On this web site you will find several programs that solve this problem. The input file has the following format:

The first line contains the number of integers in the multiset, n
The next n lines contain the n integers, one per line.

The sequential version of the program is available here: sequentialPartition.c This version works only for small instances of the problem, it will solve instances of size at most 32. This version uses "brute force".
There is a Makefile available that will allow you to compile the code. The Makefile is available here: Makefile. You can compile the code by typing:
make sequentialPartition
Several test files are available to test the program:

You can execute the program (after compiling it) by typing:
./sequentialPartition < test16.txt
If you want to find how long does the program take to execute, you can use the command time as follows:
time ./sequentialPartition < test16.txt
If you observe carefully the source code of that solution, and furthermore if you profile the execution of the code, you will notice that the loop in the main function is responsible for the bulk of the execution time of the code.

OpenMP

That loop can be parallelized using OpenMP, a standard that allows developers to parallelize programs written in C/C++ or Fortran. OpenMP is available with gcc. A parallel version of the sequential code based on OpenMP is available: openmpPartition.c Again you can compile this version of the program by typing:
make openmpPartition
The changes to the source code are minimal:

Including the header file for the openmp library.
A pragma statement that indicates to the compiler to parallelize the main loop.

As with the sequential program, you can compile this version of the program by typing:
make openmpPartition
You can execute the program and observe the speedup by typing:
time ./openmpPartition < test16.txt
Computers with microprocessors with several cores are ubiquitous these days. OpenMP is available on the gcc family of compilers and on Visual Studio. Lawrence Livermore National Laboratory has an excellent tutorial on OpenMP that is available here.

MPI (Message Passing Interface)

For very, very large problems, a single computer with multiple cores might not be big enough. In that case, using a cluster of workstations (computers) becomes an alternative. A standard has been created to make it feasible to program clusters of workstations as a large "virtual" computer. This standard is called MPI (Message Passing Interface). Again, Lawrence Livermore National Laboratory has an excellent tutorial on MPI that is available here. The sequential program to solve the partition problem has been parallelized using MPI and it is available: mpiPartition.c.
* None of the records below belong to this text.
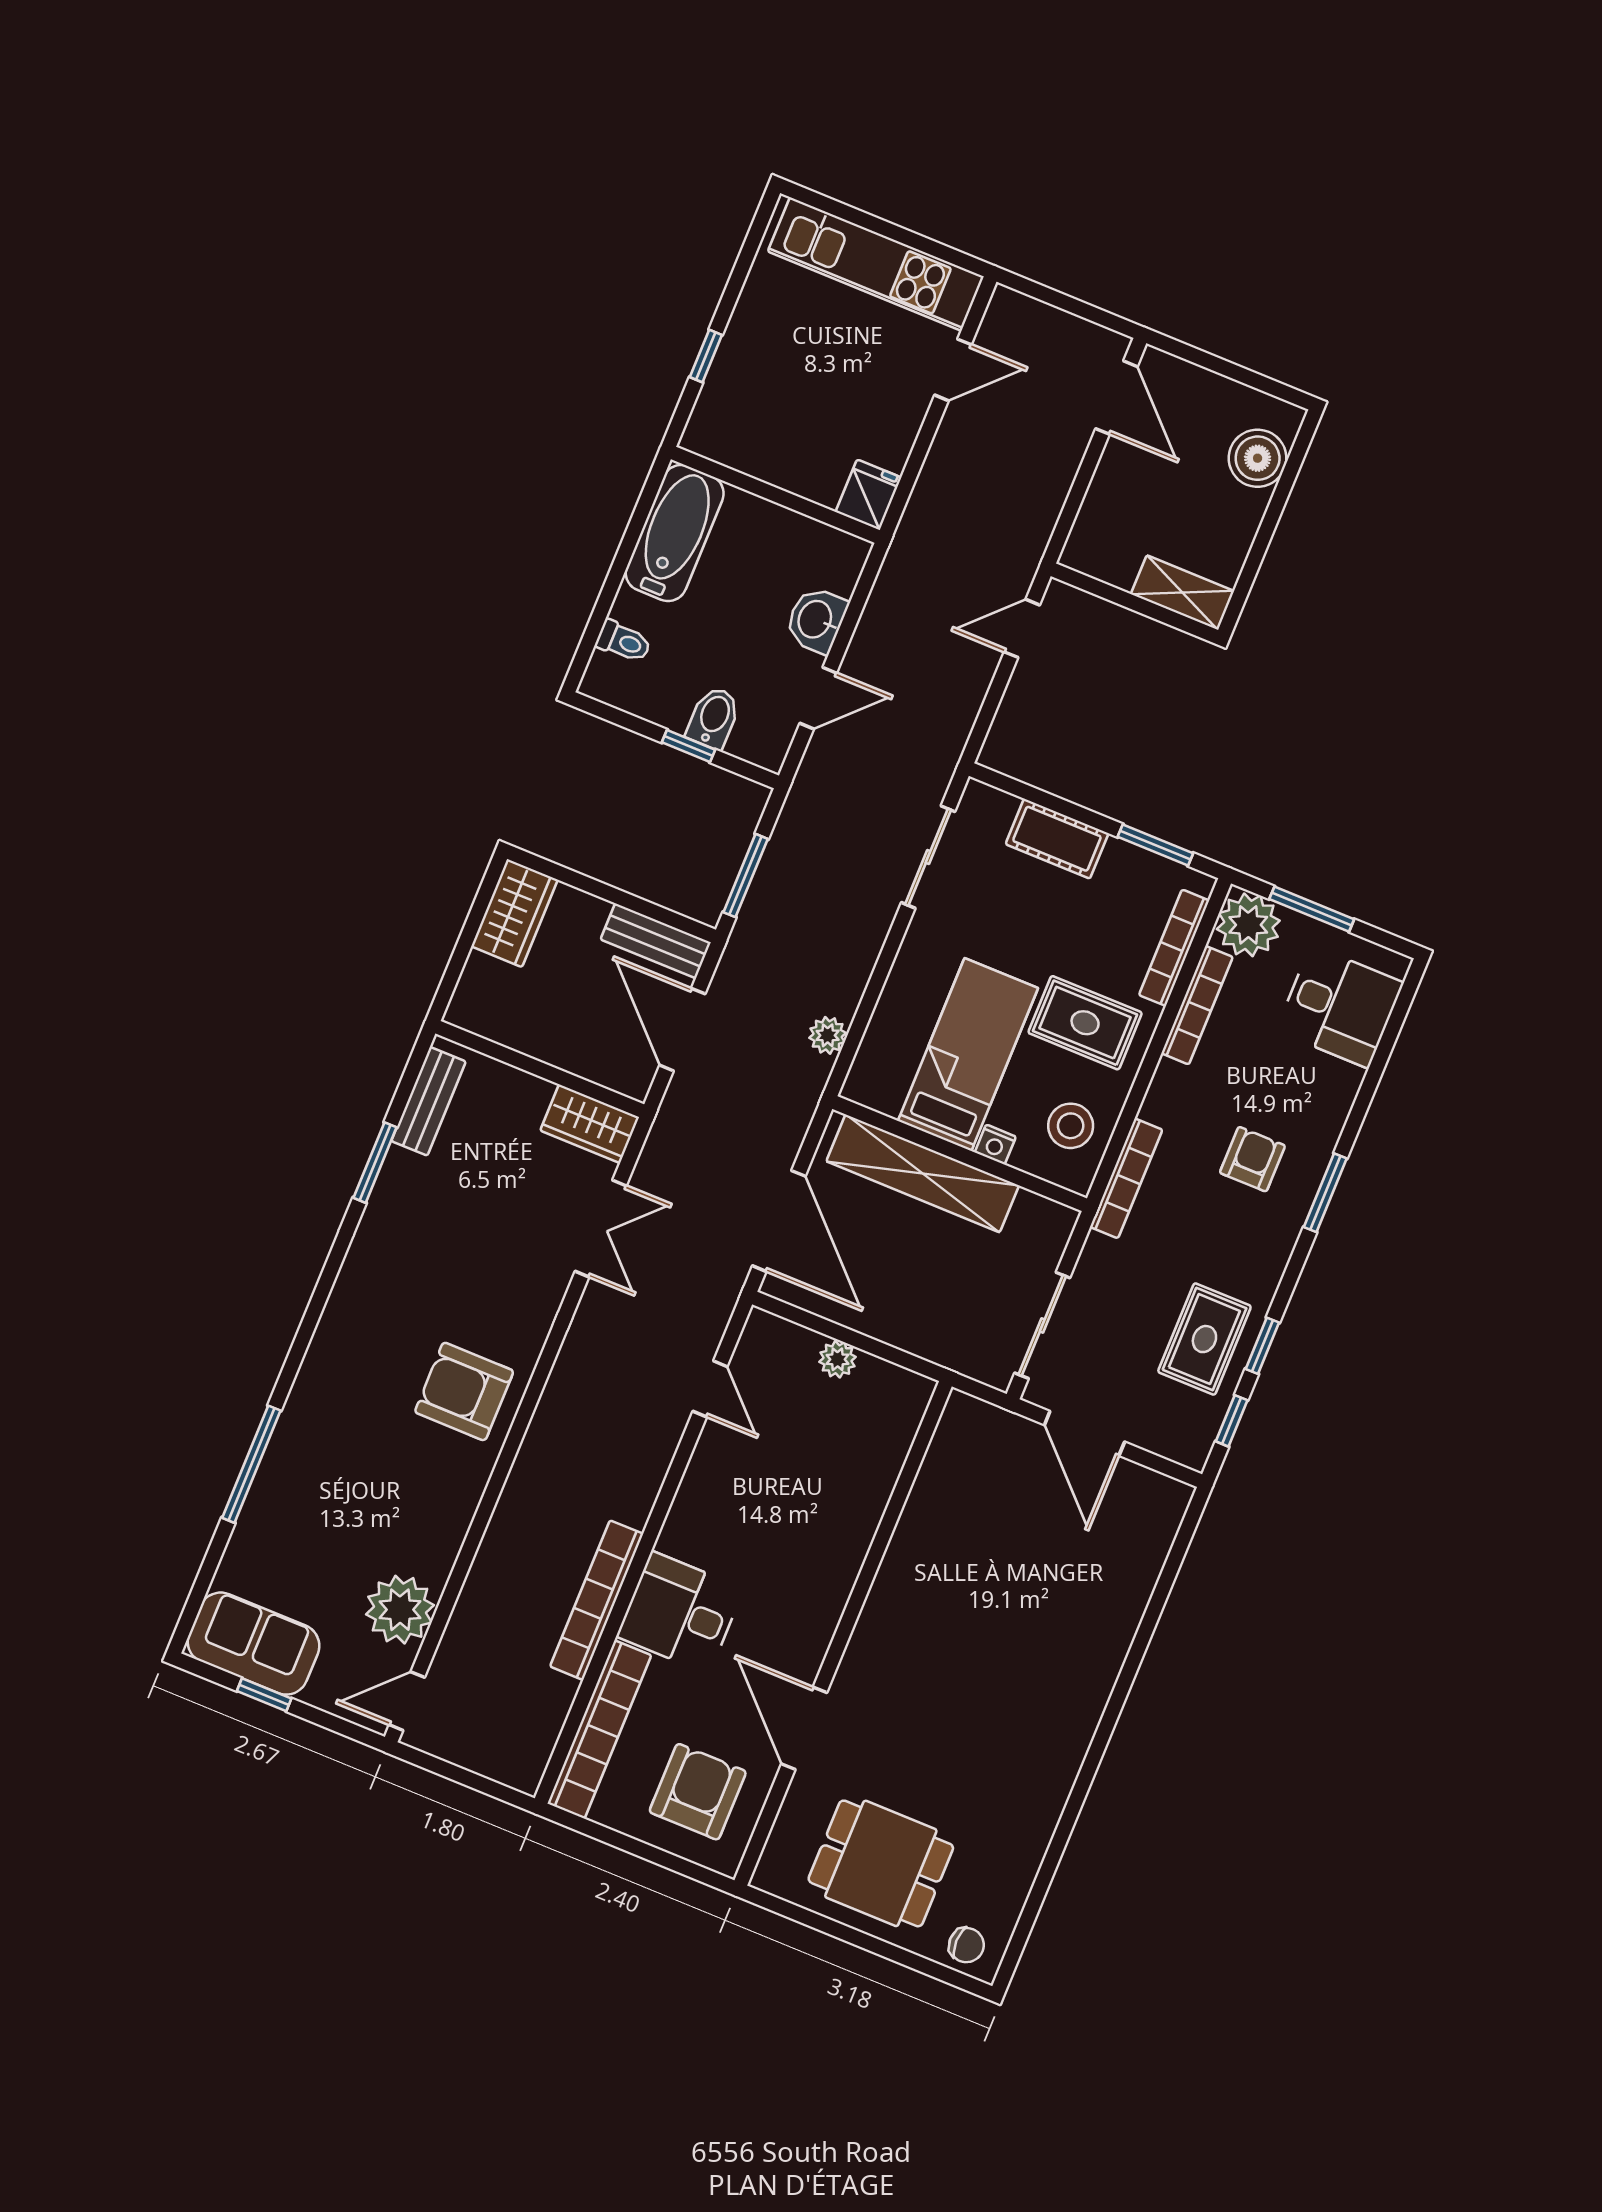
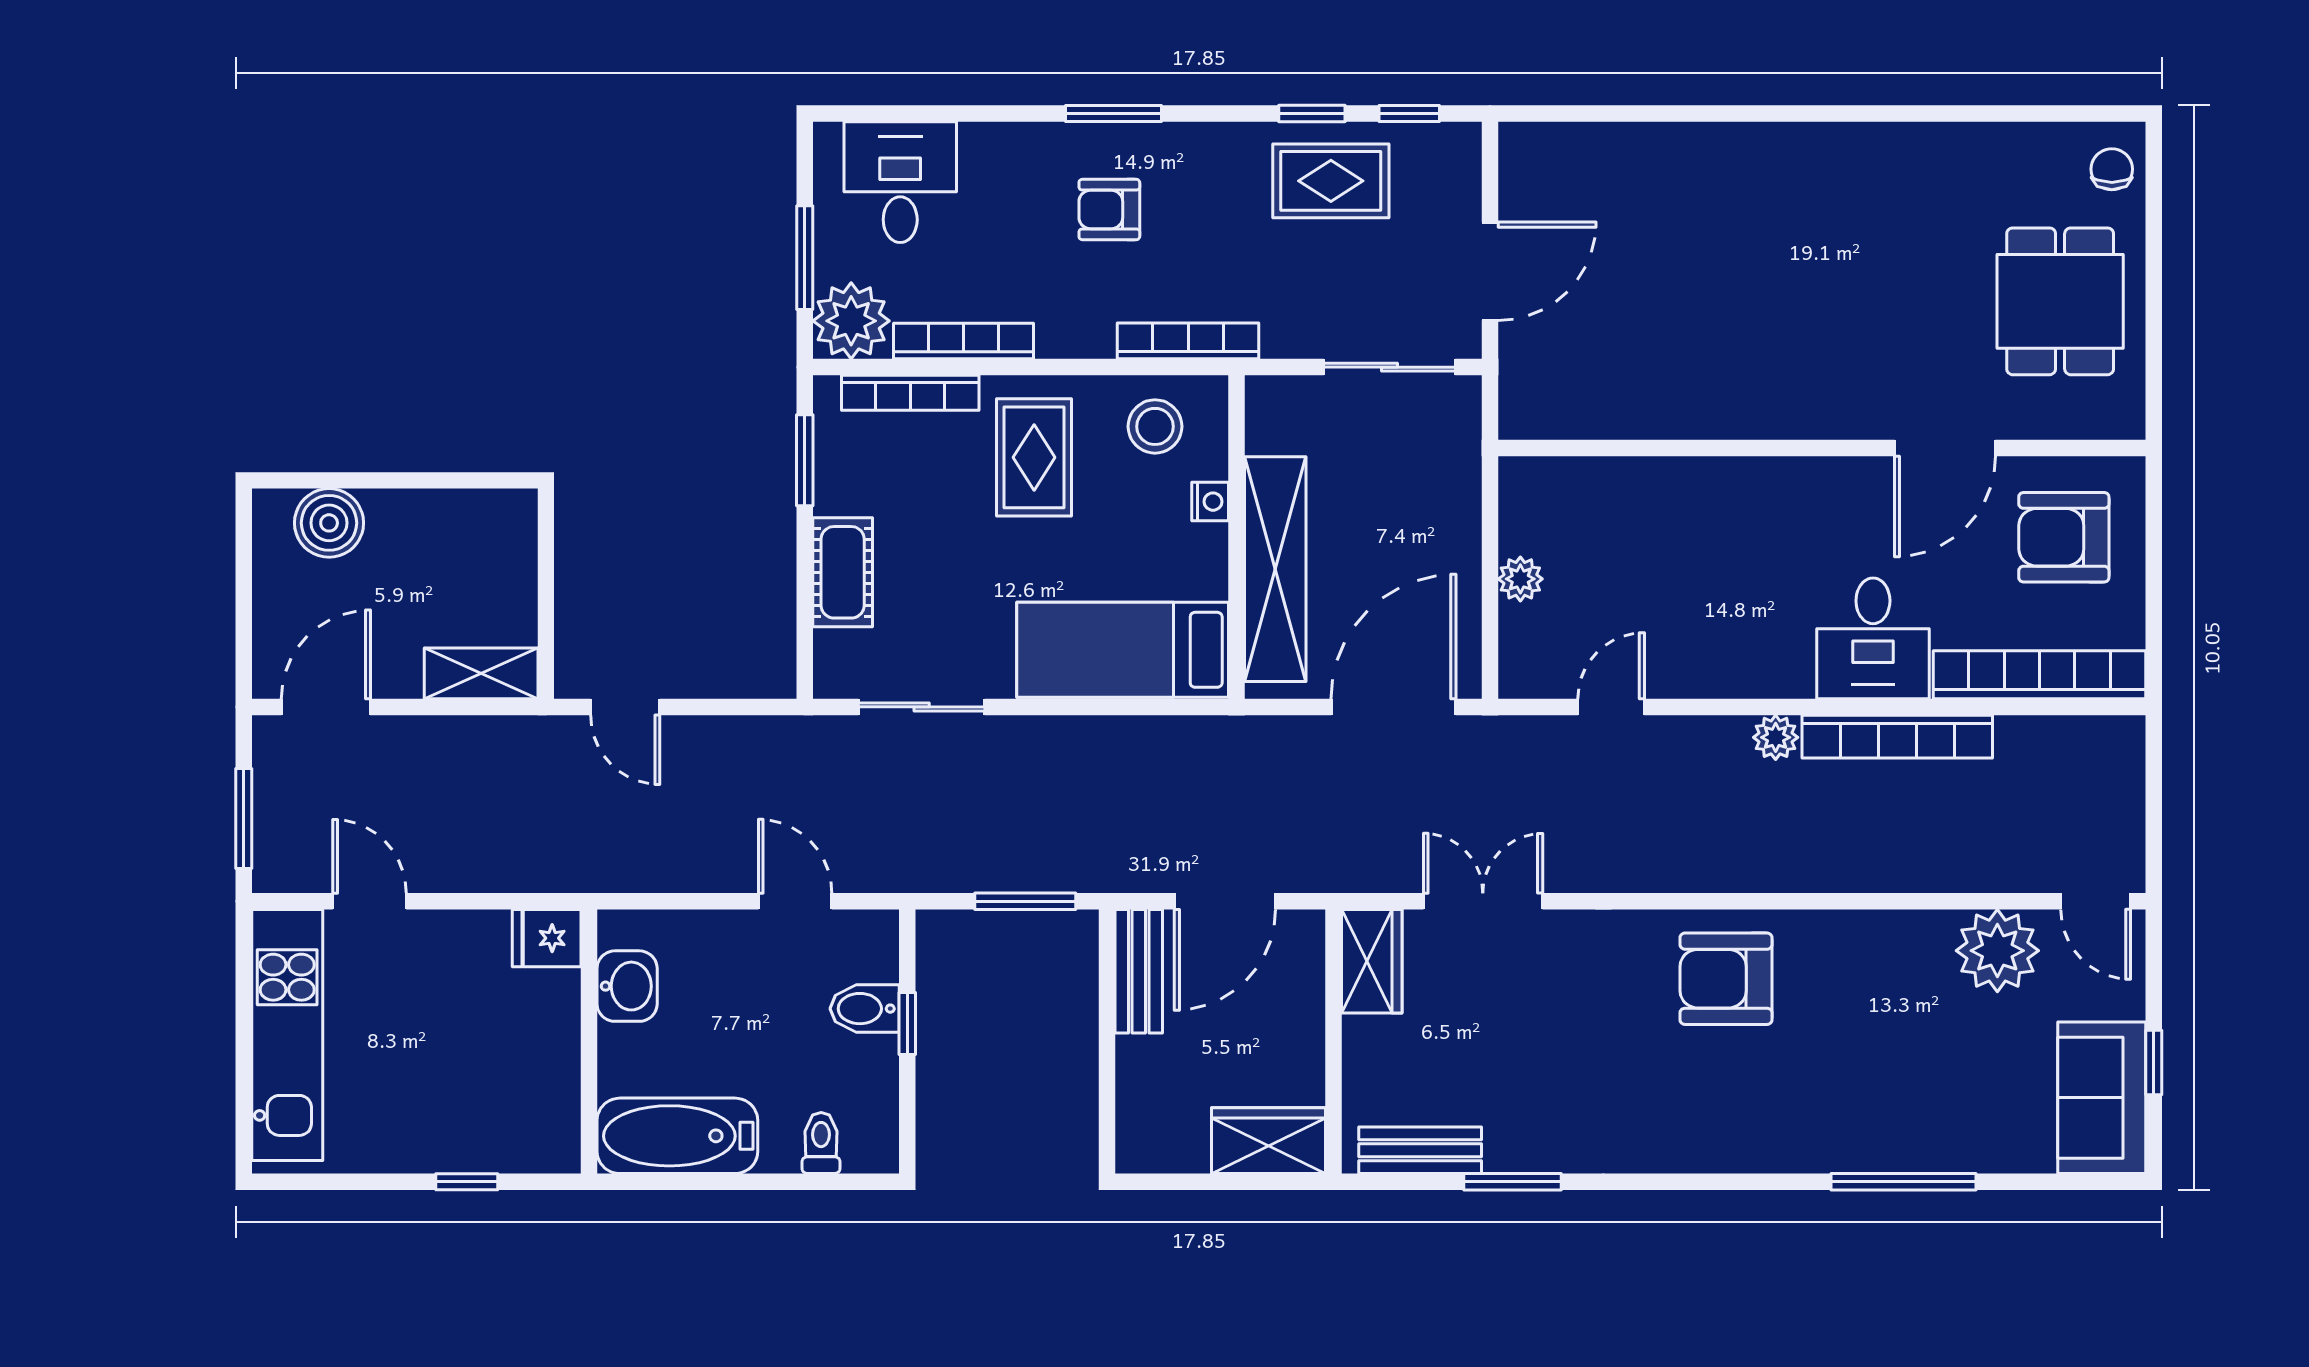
window: (1056, 299) -> (244, 819), added
shelving: (1182, 593) -> (481, 673), moved, turned 90
washbasin: (816, 620) -> (627, 986), moved, turned -90
wardrobe: (514, 913) -> (1269, 1141), moved
plant: (828, 1035) -> (1776, 737), moved
bed: (968, 1054) -> (1123, 650), moved
armchair: (464, 1391) -> (1726, 979), turned 90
As before, you can compile this version of the program by typing:
make mpiPartition
To execute the program, and check how long does it take, type:
time mpiexec -np 4 mpiPartition < test16.txt

Combining OpenMP and MPI

It is possible to combine OpenMP and MPI. A version of the program that combines both approaches is available: mpiOpenMPPartition.c. As in the previous cases, you can compile this version of the program by typing:
make mpiOpenMPPartition
To execute the program, and check how long does it take, type:
time mpiexec -np 4 mpiOpenMPPartition < test16.txt

Streams in Java

Streams in Java are a very expressive style to write code. Streams can also be parallelized very easily on machines with several processors and shared memory. A tutorial on Java Streams is available here. A version of the algorithm that uses Streams in Java is available: Partition.java.

CUDA

CUDA is a programming language that extends C. It is used to program NVIDIA GPUs (Graphical Processing Units). GPUs are cards with their own memory and a large number of processors. In CUDA, one allocates memory on the GPU card using a variant of the malloc function. There are also functions to copy the content of variables from the host to the GPU card and from the GPU card back to the host. The many processors on the GPU card are programmed using "kernels". These are functions that are executed simultaneously on the processors on the GPU. A version of the algorithm in CUDA is available: cudaPartition.cu. The source code can be compiled with the nvcc compiler from NVIDIA. The program requires an NVIDIA GPU to be executed.